Home / News / Strategy / The easiest partial of the Olympics is the race itself, according to a sports psychologist

The easiest partial of the Olympics is the race itself, according to a sports psychologist


US curling olympics
Becca
Hamilton, an American curler, pictured.

Ronald Martinez/Getty Images

  • Kristin Keim is a sports clergyman who has trained
    Olympic athletes.
  • She says the race is mostly the easiest partial of the
    Olympics, given athletes can balance out distractions and just
    do what they love.
  • Athletes who have a larger reason for competing — and
    who don’t just concentration on winning — may be more
    successful.

As athletes from all over the universe intersect on Pyeongchang this
week for the Winter
Olympics, the city will be abuzz with shaken energy. The
only time the competitors may get a slight postpone from their
anxiety? During the race.

That’s according to Kristin Keim, a
sports clergyman who’s lerned Olympic athletes and who used
to be a rival cyclist.

“Once the gun goes off for an contestant to go in the race, it’s
like then they’re just free,” Keim told Business Insider.

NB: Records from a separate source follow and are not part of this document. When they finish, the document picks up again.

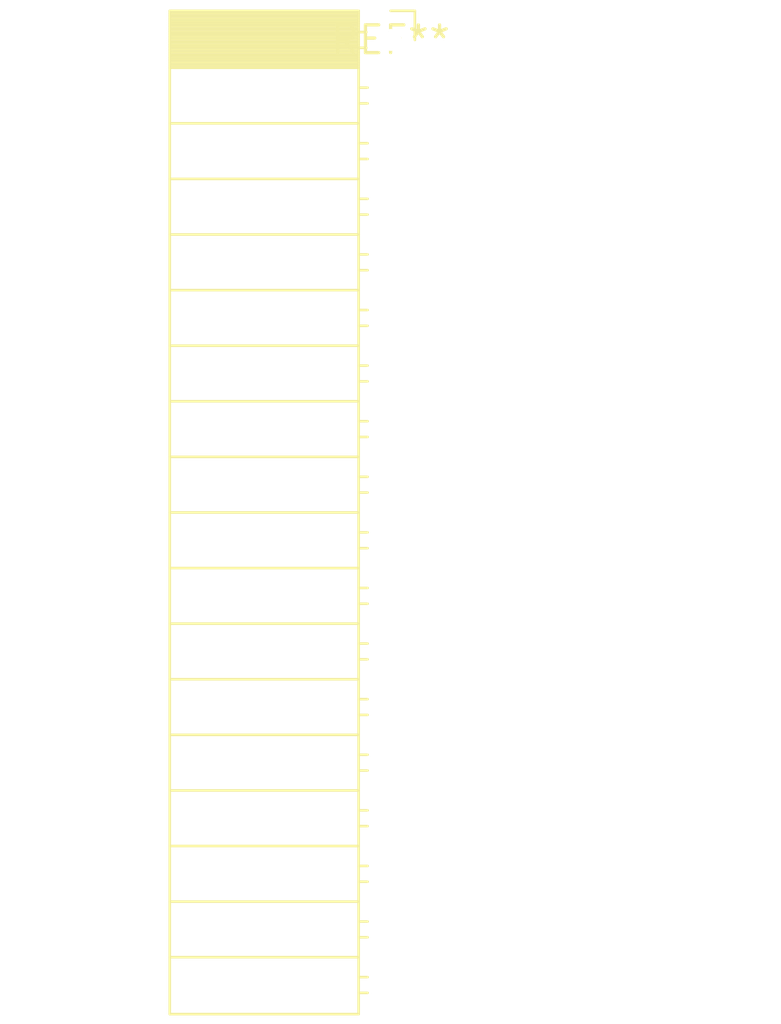
<source format=kicad_pcb>
(kicad_pcb (version 20240108) (generator pcbnew)

  (general
    (thickness 1.6)
  )

  (paper "A4")
  (layers
    (0 "F.Cu" signal)
    (31 "B.Cu" signal)
    (32 "B.Adhes" user "B.Adhesive")
    (33 "F.Adhes" user "F.Adhesive")
    (34 "B.Paste" user)
    (35 "F.Paste" user)
    (36 "B.SilkS" user "B.Silkscreen")
    (37 "F.SilkS" user "F.Silkscreen")
    (38 "B.Mask" user)
    (39 "F.Mask" user)
    (40 "Dwgs.User" user "User.Drawings")
    (41 "Cmts.User" user "User.Comments")
    (42 "Eco1.User" user "User.Eco1")
    (43 "Eco2.User" user "User.Eco2")
    (44 "Edge.Cuts" user)
    (45 "Margin" user)
    (46 "B.CrtYd" user "B.Courtyard")
    (47 "F.CrtYd" user "F.Courtyard")
    (48 "B.Fab" user)
    (49 "F.Fab" user)
    (50 "User.1" user)
    (51 "User.2" user)
    (52 "User.3" user)
    (53 "User.4" user)
    (54 "User.5" user)
    (55 "User.6" user)
    (56 "User.7" user)
    (57 "User.8" user)
    (58 "User.9" user)
  )

  (setup
    (pad_to_mask_clearance 0)
    (pcbplotparams
      (layerselection 0x00010fc_ffffffff)
      (plot_on_all_layers_selection 0x0000000_00000000)
      (disableapertmacros false)
      (usegerberextensions false)
      (usegerberattributes false)
      (usegerberadvancedattributes false)
      (creategerberjobfile false)
      (dashed_line_dash_ratio 12.000000)
      (dashed_line_gap_ratio 3.000000)
      (svgprecision 4)
      (plotframeref false)
      (viasonmask false)
      (mode 1)
      (useauxorigin false)
      (hpglpennumber 1)
      (hpglpenspeed 20)
      (hpglpendiameter 15.000000)
      (dxfpolygonmode false)
      (dxfimperialunits false)
      (dxfusepcbnewfont false)
      (psnegative false)
      (psa4output false)
      (plotreference false)
      (plotvalue false)
      (plotinvisibletext false)
      (sketchpadsonfab false)
      (subtractmaskfromsilk false)
      (outputformat 1)
      (mirror false)
      (drillshape 1)
      (scaleselection 1)
      (outputdirectory "")
    )
  )

  (net 0 "")

  (footprint "PinSocket_1x18_P2.54mm_Horizontal" (layer "F.Cu") (at 0 0))

)

</source>
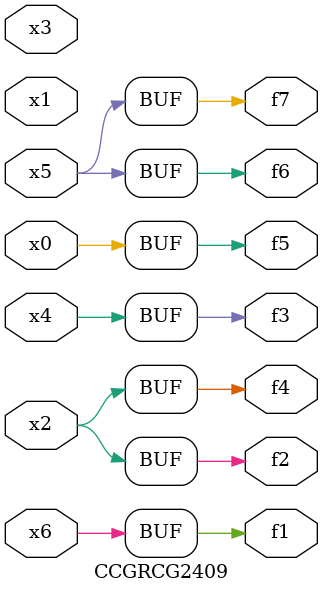
<source format=v>
module CCGRCG2409(
	input x0, x1, x2, x3, x4, x5, x6,
	output f1, f2, f3, f4, f5, f6, f7
);
	assign f1 = x6;
	assign f2 = x2;
	assign f3 = x4;
	assign f4 = x2;
	assign f5 = x0;
	assign f6 = x5;
	assign f7 = x5;
endmodule

</source>
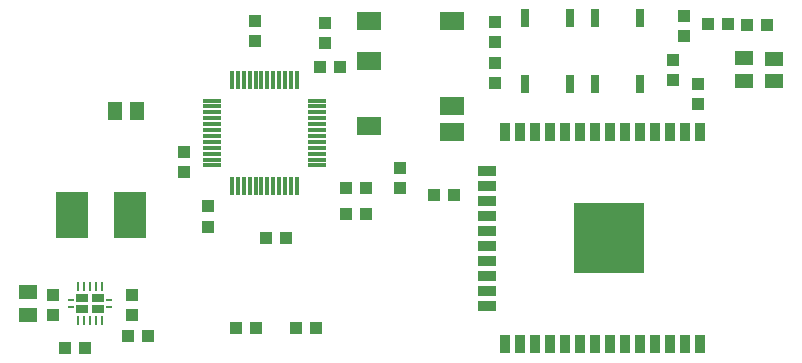
<source format=gtp>
G04 EAGLE Gerber RS-274X export*
G04 #@! %TF.Part,Single*
G04 #@! %TF.FileFunction,Paste,Top*
G04 #@! %TF.FilePolarity,Positive*
G04 #@! %TF.GenerationSoftware,Autodesk,EAGLE,9.5.2*
G04 #@! %TF.CreationDate,2020-03-16T13:55:46Z*
G75*
%MOMM*%
%FSLAX34Y34*%
%LPD*%
%INSolderpaste Top*%
%IPPOS*%
%AMOC8*
5,1,8,0,0,1.08239X$1,22.5*%
G01*
%ADD10R,1.100000X1.000000*%
%ADD11R,1.000000X1.100000*%
%ADD12R,1.300000X1.500000*%
%ADD13R,1.500000X1.300000*%
%ADD14C,0.230000*%
%ADD15R,0.575000X0.250000*%
%ADD16R,1.025000X0.650000*%
%ADD17R,0.230000X0.685000*%
%ADD18R,2.768600X3.987800*%
%ADD19R,0.762000X1.524000*%
%ADD20R,0.900000X1.500000*%
%ADD21R,1.500000X0.900000*%
%ADD22R,6.000000X6.000000*%
%ADD23R,1.500000X0.300000*%
%ADD24R,0.300000X1.500000*%
%ADD25R,2.000000X1.500000*%


D10*
X67400Y21600D03*
X50400Y21600D03*
X246300Y38900D03*
X263300Y38900D03*
D11*
X270500Y280200D03*
X270500Y297200D03*
X211700Y281600D03*
X211700Y298600D03*
D12*
X111500Y222300D03*
X92500Y222300D03*
D11*
X171700Y141800D03*
X171700Y124800D03*
D10*
X288800Y157300D03*
X305800Y157300D03*
X288800Y135300D03*
X305800Y135300D03*
D11*
X574500Y303300D03*
X574500Y286300D03*
D13*
X650800Y247900D03*
X650800Y266900D03*
D11*
X586700Y245800D03*
X586700Y228800D03*
D13*
X625800Y248400D03*
X625800Y267400D03*
X19200Y69000D03*
X19200Y50000D03*
D10*
X212500Y38900D03*
X195500Y38900D03*
D14*
X81600Y71350D03*
X76600Y71350D03*
X71600Y71350D03*
X66600Y71350D03*
X61600Y71350D03*
X61600Y48050D03*
X66600Y48050D03*
X71600Y48050D03*
X76600Y48050D03*
X81600Y48050D03*
D15*
X87725Y56950D03*
X87725Y62450D03*
D16*
X78225Y54950D03*
X78225Y64450D03*
X64975Y64450D03*
X64975Y54950D03*
D17*
X81600Y74775D03*
X76600Y74775D03*
X71600Y74775D03*
X66600Y74775D03*
X61600Y74775D03*
X61600Y44625D03*
X66600Y44625D03*
X71600Y44625D03*
X76600Y44625D03*
X81600Y44625D03*
D15*
X55475Y62450D03*
X55475Y56950D03*
D18*
X105638Y134200D03*
X56362Y134200D03*
D10*
X40500Y50200D03*
X40500Y67200D03*
D11*
X628200Y295300D03*
X645200Y295300D03*
D10*
X414700Y263000D03*
X414700Y246000D03*
D11*
X611800Y296500D03*
X594800Y296500D03*
D10*
X414500Y297700D03*
X414500Y280700D03*
D11*
X380300Y151500D03*
X363300Y151500D03*
D10*
X565500Y249200D03*
X565500Y266200D03*
D11*
X120900Y32300D03*
X103900Y32300D03*
D10*
X107400Y50200D03*
X107400Y67200D03*
X151600Y170600D03*
X151600Y187600D03*
X334600Y157500D03*
X334600Y174500D03*
D11*
X237900Y115100D03*
X220900Y115100D03*
X283200Y259700D03*
X266200Y259700D03*
D19*
X439850Y245660D03*
X439850Y301540D03*
X477950Y245660D03*
X477950Y301540D03*
X498950Y245760D03*
X498950Y301640D03*
X537050Y245760D03*
X537050Y301640D03*
D20*
X588000Y205000D03*
X575300Y205000D03*
X562600Y205000D03*
X549900Y205000D03*
X537200Y205000D03*
X524500Y205000D03*
X511800Y205000D03*
X499100Y205000D03*
X486400Y205000D03*
X473700Y205000D03*
X461000Y205000D03*
X448300Y205000D03*
X435600Y205000D03*
X422900Y205000D03*
D21*
X408000Y172150D03*
X408000Y159450D03*
X408000Y146750D03*
X408000Y134050D03*
X408000Y121350D03*
X408000Y108650D03*
X408000Y95950D03*
X408000Y83250D03*
X408000Y70550D03*
X408000Y57850D03*
D20*
X422900Y25000D03*
X435600Y25000D03*
X448300Y25000D03*
X461000Y25000D03*
X473700Y25000D03*
X486400Y25000D03*
X499100Y25000D03*
X511800Y25000D03*
X524500Y25000D03*
X537200Y25000D03*
X549900Y25000D03*
X562600Y25000D03*
X575300Y25000D03*
X588000Y25000D03*
D22*
X511000Y115000D03*
D23*
X174900Y231500D03*
X174900Y226500D03*
X174900Y221500D03*
X174900Y216500D03*
X174900Y211500D03*
X174900Y206500D03*
X174900Y201500D03*
X174900Y196500D03*
X174900Y191500D03*
X174900Y186500D03*
X174900Y181500D03*
X174900Y176500D03*
D24*
X191900Y159500D03*
X196900Y159500D03*
X201900Y159500D03*
X206900Y159500D03*
X211900Y159500D03*
X216900Y159500D03*
X221900Y159500D03*
X226900Y159500D03*
X231900Y159500D03*
X236900Y159500D03*
X241900Y159500D03*
X246900Y159500D03*
D23*
X263900Y176500D03*
X263900Y181500D03*
X263900Y186500D03*
X263900Y191500D03*
X263900Y196500D03*
X263900Y201500D03*
X263900Y206500D03*
X263900Y211500D03*
X263900Y216500D03*
X263900Y221500D03*
X263900Y226500D03*
X263900Y231500D03*
D24*
X246900Y248500D03*
X241900Y248500D03*
X236900Y248500D03*
X231900Y248500D03*
X226900Y248500D03*
X221900Y248500D03*
X216900Y248500D03*
X211900Y248500D03*
X206900Y248500D03*
X201900Y248500D03*
X196900Y248500D03*
X191900Y248500D03*
D25*
X308000Y299000D03*
X378000Y299000D03*
X308000Y265000D03*
X378000Y227000D03*
X378000Y205000D03*
X308000Y210000D03*
M02*

</source>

“They’re not having to understanding with media; they’re not having to
understanding with anything else. It’s just them doing what they trained
given they were kids to do. And they’re in control; they’re in
the driver’s seat.”

That is to say, the race itself is the one time the contestant can
be “in the zone,” if you will, but getting dreaming by
fears or worries or critique from themselves or others.

Importantly, getting in the section means not focusing on the
outcome of the race, which can potentially be distracting.

Having a reason for competing — other than winning — can be
helpful

Writing in HuffPost, sports clergyman JoAnn Dahlkoetter
quotes Olympic decathlon champion Dan O’Brien: “I remember one
lane meet in Europe when all was going perfectly. we was
about to do my final try on the high jump. As the audience
started clapping, we thought, if we make this jump, we can win this
thing. That was a big mistake. As shortly as we focused on getting
that medal, we just fell apart.”

Dahlkoetter writes about adopting a “process focus,” definition you
combine on the charge at hand, zeroing in on your exhale or
your pace, for instance (consider it a moving meditation).

Keim pronounced having a “why” — or a reason for competing in the first
place — can help athletes conflict the enticement to consider about
winning or losing. Your “why” should comparison being crowned
champion (in fact, Keim pronounced she mostly assigns her clients to
review the existential classic, “Man’s
Search for Meaning,” by Viktor Frankl.)

When Keim was a rival cyclist, it was about getting better
— cycling just a little bit faster — every day. She pronounced many of
her clients, including Megan Guarnier, a cyclist who competed in
the Summer Olympics 2016, have the same “why.”

“The race is the easiest part,” Keim reiterated, “if you just
know your since and if you trust the routine and if you see this as
a journey. It’s not just about the outcome of making the Olympic
group or the Olympic bullion award — given that won’t make you
happy if you didn’t enjoy the process.”